Here's a basic example using OpenCV's cv2.meanShift function:

r, h, c, w = 200, 20, 300, 20
track_window = (c, r, w, h)

roi = frame[r:r+h, c:c+w]
hsv_roi = cv2.cvtColor(roi, cv2.COLOR_BGR2HSV)
mask = cv2.inRange(hsv_roi, np.array((0., 60., 32.)), np.array((180., 255., 255.)))
roi_hist = cv2.calcHist([hsv_roi], [0], mask, [180], [0, 180])
cv2.normalize(roi_hist, roi_hist, 0, 255, cv2.NORM_MINMAX)

term_crit = (cv2.TERM_CRITERIA_EPS | cv2.TERM_CRITERIA_COUNT, 10, 1)
ret, track_window = cv2.meanShift(dst, track_window, term_crit)

Introduction to KLT (Kanade-Lucas-Tomasi) Algorithm

The KLT algorithm is another popular object tracking algorithm. It works by tracking the corners in a video frame. OpenCV provides the cv2.goodFeaturesToTrack function to find such corners, which can then be tracked using the cv2.calcOpticalFlowPyrLK function.

Here's a basic example:

corners = cv2.goodFeaturesToTrack(old_gray, mask=None, **feature_params)

new_corners, status, errors = cv2.calcOpticalFlowPyrLK(old_gray, frame_gray, corners, None, **lk_params)

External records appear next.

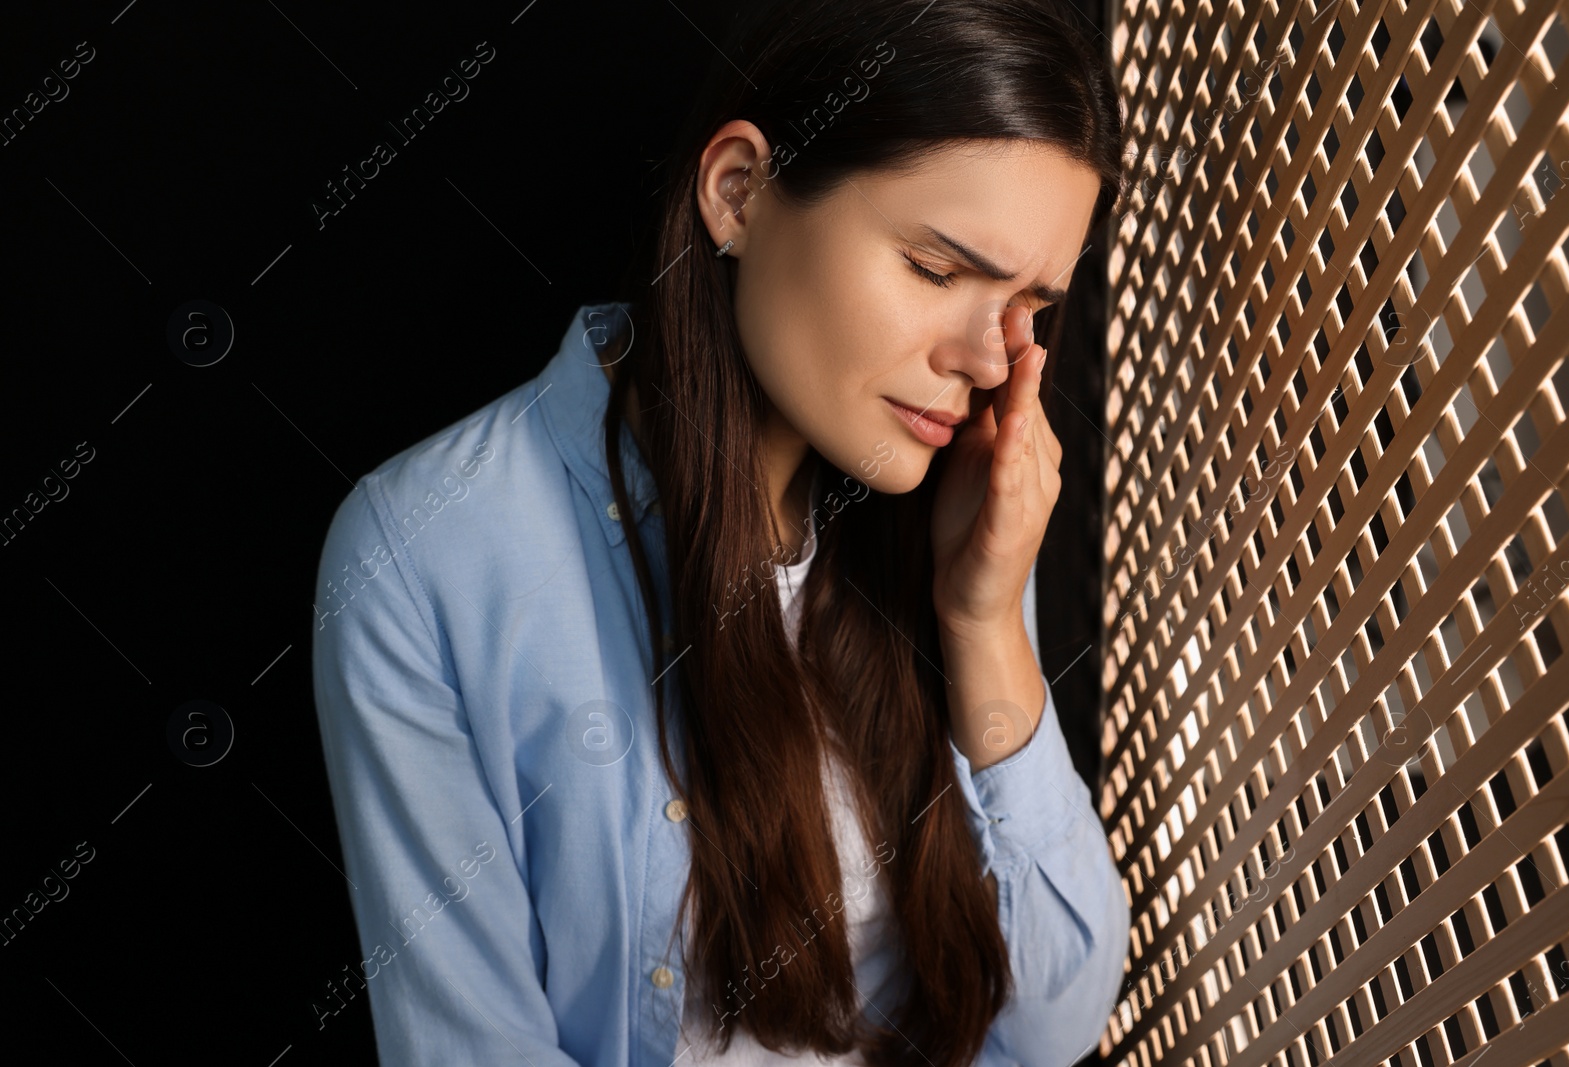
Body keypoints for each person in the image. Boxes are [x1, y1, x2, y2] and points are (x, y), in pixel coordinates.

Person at [310, 0, 1131, 1064]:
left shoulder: (960, 510)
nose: (986, 359)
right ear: (739, 192)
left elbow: (1055, 1024)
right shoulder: (429, 553)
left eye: (1027, 303)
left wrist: (982, 619)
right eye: (936, 269)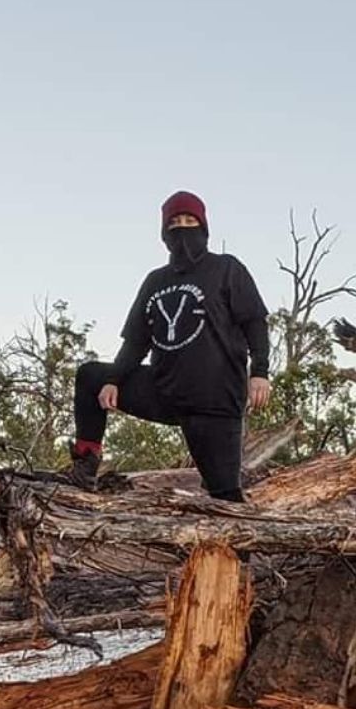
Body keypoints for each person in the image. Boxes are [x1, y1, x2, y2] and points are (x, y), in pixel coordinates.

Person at [68, 191, 272, 501]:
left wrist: (260, 371)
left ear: (203, 227)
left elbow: (254, 321)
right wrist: (114, 380)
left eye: (190, 221)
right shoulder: (155, 281)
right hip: (164, 390)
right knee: (90, 376)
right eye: (174, 223)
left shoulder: (227, 268)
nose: (183, 229)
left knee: (226, 500)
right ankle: (85, 469)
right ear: (164, 233)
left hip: (214, 402)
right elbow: (136, 342)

Part 9: Real-Time Object Tracking

Building a Real-Time Object Tracking System

After understanding the basics of object detection and various tracking algorithms, let's combine these concepts to build a real-time object tracking system.

Steps to Build the System

  1. Initialize Webcam: Use OpenCV's VideoCapture function to initialize the webcam.
  2. Object Detection: Use contour detection or any other object detection algorithm to identify the object you want to track.
  3. Object Tracking: Use Mean-Shift, KLT, or any other tracking algorithm to track the object in real-time.
  4. Display Tracking: Draw a bounding box or contour around the object being tracked to visualize the tracking process.

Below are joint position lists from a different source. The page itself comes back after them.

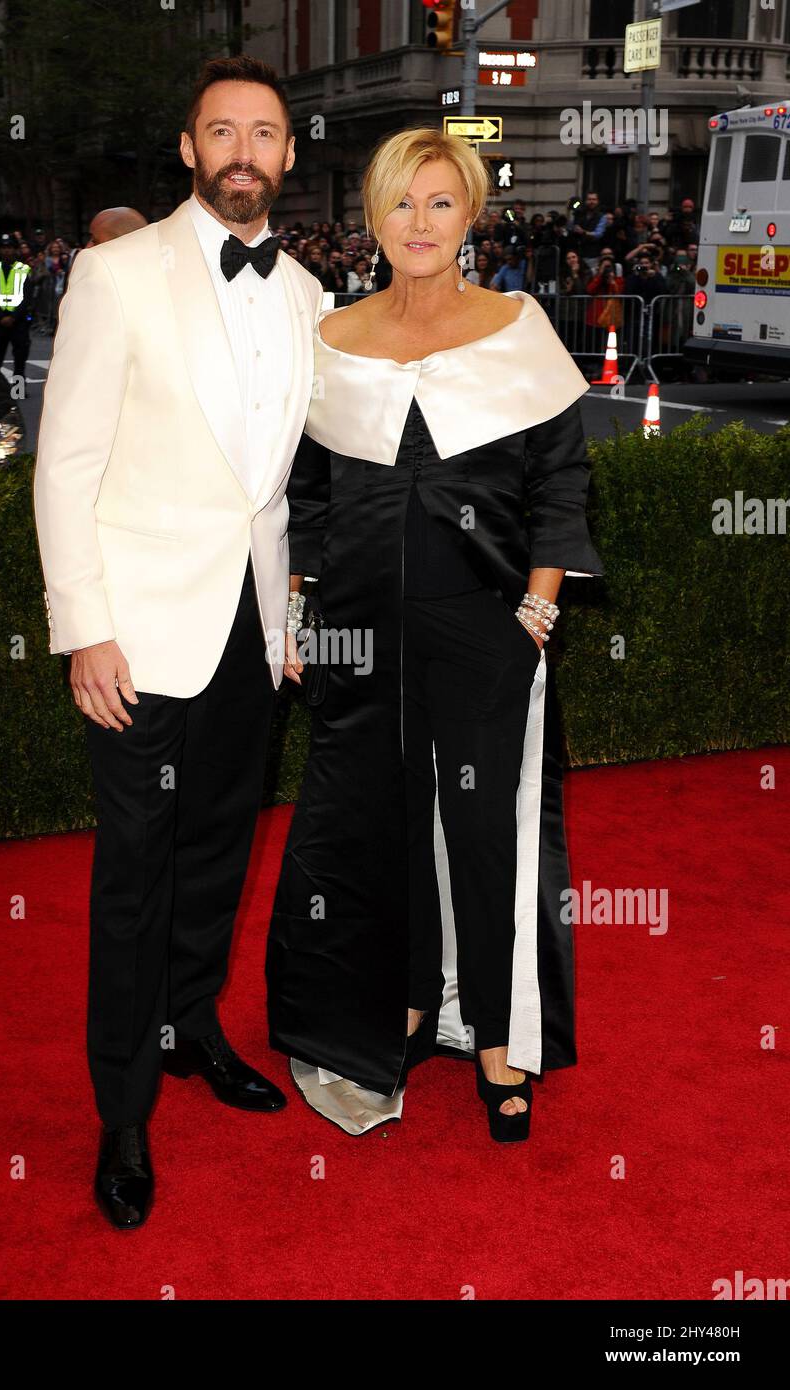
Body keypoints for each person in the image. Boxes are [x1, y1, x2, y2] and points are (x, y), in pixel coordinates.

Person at [33, 54, 323, 1230]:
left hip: (250, 636)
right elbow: (66, 466)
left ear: (288, 155)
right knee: (134, 881)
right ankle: (122, 1109)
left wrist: (292, 617)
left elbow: (291, 488)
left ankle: (193, 1025)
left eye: (264, 132)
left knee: (216, 858)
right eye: (222, 131)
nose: (243, 150)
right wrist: (84, 627)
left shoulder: (307, 294)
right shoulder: (115, 274)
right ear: (190, 150)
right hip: (138, 641)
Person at [267, 128, 603, 1141]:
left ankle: (499, 1037)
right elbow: (307, 499)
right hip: (354, 635)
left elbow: (560, 483)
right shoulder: (328, 338)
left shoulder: (517, 328)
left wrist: (535, 613)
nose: (420, 223)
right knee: (376, 828)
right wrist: (295, 618)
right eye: (400, 204)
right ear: (371, 218)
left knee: (486, 835)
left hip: (480, 629)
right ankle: (406, 1004)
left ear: (471, 215)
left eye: (440, 203)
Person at [0, 235, 32, 376]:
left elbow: (27, 297)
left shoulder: (24, 269)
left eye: (10, 248)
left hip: (19, 320)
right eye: (4, 248)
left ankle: (19, 391)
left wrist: (13, 317)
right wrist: (1, 317)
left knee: (20, 358)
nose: (7, 251)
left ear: (15, 250)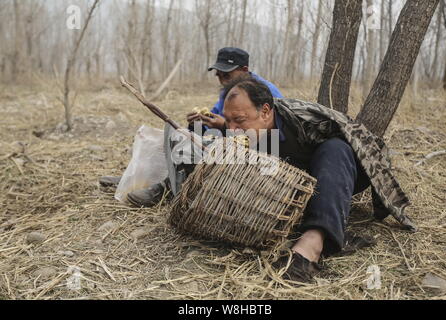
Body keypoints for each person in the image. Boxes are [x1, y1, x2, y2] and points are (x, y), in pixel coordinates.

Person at [209, 77, 415, 283]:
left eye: (240, 120)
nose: (233, 129)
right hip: (296, 177)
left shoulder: (306, 119)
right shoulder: (246, 133)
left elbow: (364, 145)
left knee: (335, 148)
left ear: (265, 112)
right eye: (228, 121)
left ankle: (312, 245)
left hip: (340, 170)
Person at [100, 47, 284, 207]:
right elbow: (215, 121)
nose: (222, 81)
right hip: (226, 142)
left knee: (189, 150)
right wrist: (198, 123)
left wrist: (223, 126)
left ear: (244, 70)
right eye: (219, 76)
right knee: (171, 139)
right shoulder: (230, 92)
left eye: (227, 75)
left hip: (257, 152)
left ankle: (166, 188)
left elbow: (271, 136)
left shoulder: (265, 92)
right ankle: (136, 178)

Here's a skeleton code to get you started:

import cv2
import numpy as np

cap = cv2.VideoCapture(0)

r, h, c, w = 200, 20, 300, 20  # simply hardcoded the values
track_window = (c, r, w, h)

while True:
ret, frame = cap.read()

gray = cv2.cvtColor(frame, cv2.COLOR_BGR2GRAY)
_, thresh = cv2.threshold(gray, 127, 255, cv2.THRESH_BINARY)
contours, _ = cv2.findContours(thresh, cv2.RETR_TREE, cv2.CHAIN_APPROX_SIMPLE)

if len(contours) != 0:
largest_contour = max(contours, key = cv2.contourArea)
x, y, w, h = cv2.boundingRect(largest_contour)
cv2.rectangle(frame, (x, y), (x+w, y+h), (0, 255, 0), 2)

track_window = (x, y, w, h)

roi = frame[y:y+h, x:x+w]
hsv_roi = cv2.cvtColor(roi, cv2.COLOR_BGR2HSV)
mask = cv2.inRange(hsv_roi, np.array((0., 60., 32.)), np.array((180., 255., 255.)))
roi_hist = cv2.calcHist([hsv_roi], [0], mask, [180], [0, 180])
cv2.normalize(roi_hist, roi_hist, 0, 255, cv2.NORM_MINMAX)

term_crit = (cv2.TERM_CRITERIA_EPS | cv2.TERM_CRITERIA_COUNT, 10, 1)
ret, track_window = cv2.meanShift(thresh, track_window, term_crit)

x, y, w, h = track_window
cv2.rectangle(frame, (x, y), (x+w, y+h), (255, 0, 0), 2)

cv2.imshow('Object Tracking', frame)

if cv2.waitKey(1) & 0xFF == ord('q'):
break

cap.release()
cv2.destroyAllWindows()

Conclusion

In this article, we've explored the fascinating world of object detection and tracking. We started with basic object detection techniques like contour detection and then moved on to more advanced tracking algorithms like Mean-Shift and KLT. Finally, we combined these concepts to build a real-time object tracking system. This knowledge will serve as a strong foundation for more complex computer vision projects you may undertake in the future. Happy coding!